8 Mar to 2 Sep 1801 Services off the coast of Egypt.

25 Jun 1805 Termagant joined Nelson's fleet with intelligence.

Sheerness 2 Jan 1807 Arrived.

Sheerness 10 Jan 1810 Sailed for Portsmouth.

Falmouth 27 Jan 1810 Sailed with a convoy for Spain, Portugal and the Mediterranean.

May 1812 the Hyacinth, Termagant and Basilisk collaborate with the Spanish on the coast of Grenada, in expelling the French from their country.

Gibraltar 19 Sep 1812 Remained.

28 May 1813 Operating in the Mediterranean.

Genoa 1 Aug 1814 Sailed.

Portsmouth 22 Sep 1814 Arrived from the Mediterranean.

Portsmouth 24 Sep 1814 Released from quarantine.

Portsmouth 6 Oct 1814 Sailed for the Downs.

Deal 8 Jan 1815 Came down from the river, and sailed for Portsmouth.

Portsmouth Jan 9 Arrived from the Downs.

Portsmouth 1 Feb 1815 Sailed with dispatches for the Cape of Good Hope.

Madras 29 Aug 1815 Sailed for Mauritius.

Madras 23 Aug 1815 Arrived in the roads from Trincomalee.

Trincomalee 20 Mar 1816 Reported to be at Madras.


25th of July 1805 (Vol iii - page 341)
On the 19th of July the British fleet anchored in Gibraltar bay; and " on the 20th," says Lord Nelson in his diary, " I went on shore for the first time since June 16, 1803, and from having my foot out of the Victory, two years wanting 10 days. " On the 22d the fleet weighed and stood across to Tetuan to water, anchoring at 8 P.M. in Mazari bay. On the 24th, at noon, the fleet again got under way and steered for Ceuta, and remained during the night in the gut, with variable winds and a thick fog. On the 25th the 18-gun ship-sloop Termagant, Captain Robert Pettet, from England, joined, with information that the brig-sloop Curieux, on her way home with Lord Nelson's despatches, had, on the 19th of June, * in latitude 33° 12' north, longitude 58° west, fallen in with the combined fleet, steering, at first, north by west, but afterwards north-north-west. This intelligence, stale as it was in being communicated five weeks after it bore date, was the earliest, of a positive nature, which the vice-admiral had received.

**Record set**
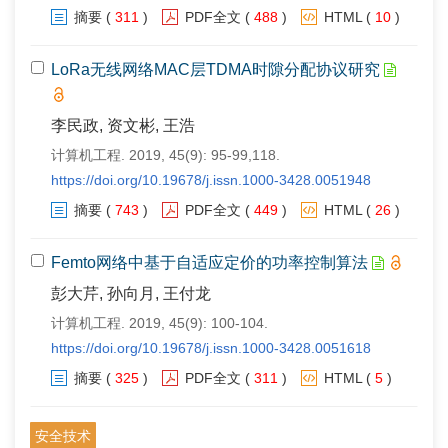
摘要
(
311
)
PDF全文
(
488
)
HTML
(
10
)
LoRa无线网络MAC层TDMA时隙分配协议研究
李民政, 资文彬, 王浩
计算机工程. 2019, 45(9): 95-99,118.
https://doi.org/10.19678/j.issn.1000-3428.0051948
摘要
(
743
)
PDF全文
(
449
)
HTML
(
26
)
Femto网络中基于自适应定价的功率控制算法
彭大芹, 孙向月, 王付龙
计算机工程. 2019, 45(9): 100-104.
https://doi.org/10.19678/j.issn.1000-3428.0051618
摘要
(
325
)
PDF全文
(
311
)
HTML
(
5
)
安全技术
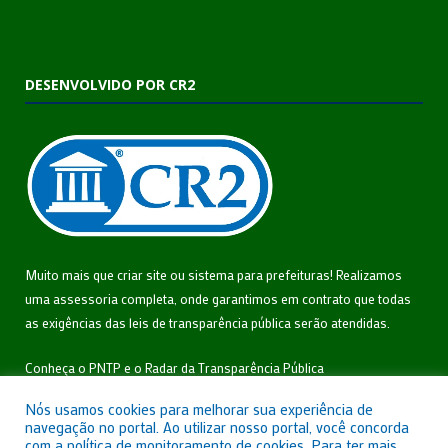
DESENVOLVIDO POR CR2
Muito mais que
criar site
ou
sistema para prefeituras
! Realizamos
uma
assessoria
completa, onde garantimos em contrato que todas
as exigências das
leis de transparência pública
serão atendidas.
Conheça o
PNTP
e o
Radar da Transparência Pública
Nós usamos cookies para melhorar sua experiência de
navegação no portal. Ao utilizar nosso portal, você concorda
com a política de monitoramento de cookies. Para ter mais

**To do**
• a. In the Termagant excerpt, who was the captain of the 18-gun ship-sloop Termagant when it joined the fleet on the 25th?
• b. Copy the section of the rows that opens with the line containing "DESENVOLVIDO POR CR2" and closes with the last line of the rows, including both of those lines.

**Answers by task**
• a. Captain Robert Pettet.

• b.
DESENVOLVIDO POR CR2
Muito mais que
criar site
ou
sistema para prefeituras
! Realizamos
uma
assessoria
completa, onde garantimos em contrato que todas
as exigências das
leis de transparência pública
serão atendidas.
Conheça o
PNTP
e o
Radar da Transparência Pública
Nós usamos cookies para melhorar sua experiência de
navegação no portal. Ao utilizar nosso portal, você concorda
com a política de monitoramento de cookies. Para ter mais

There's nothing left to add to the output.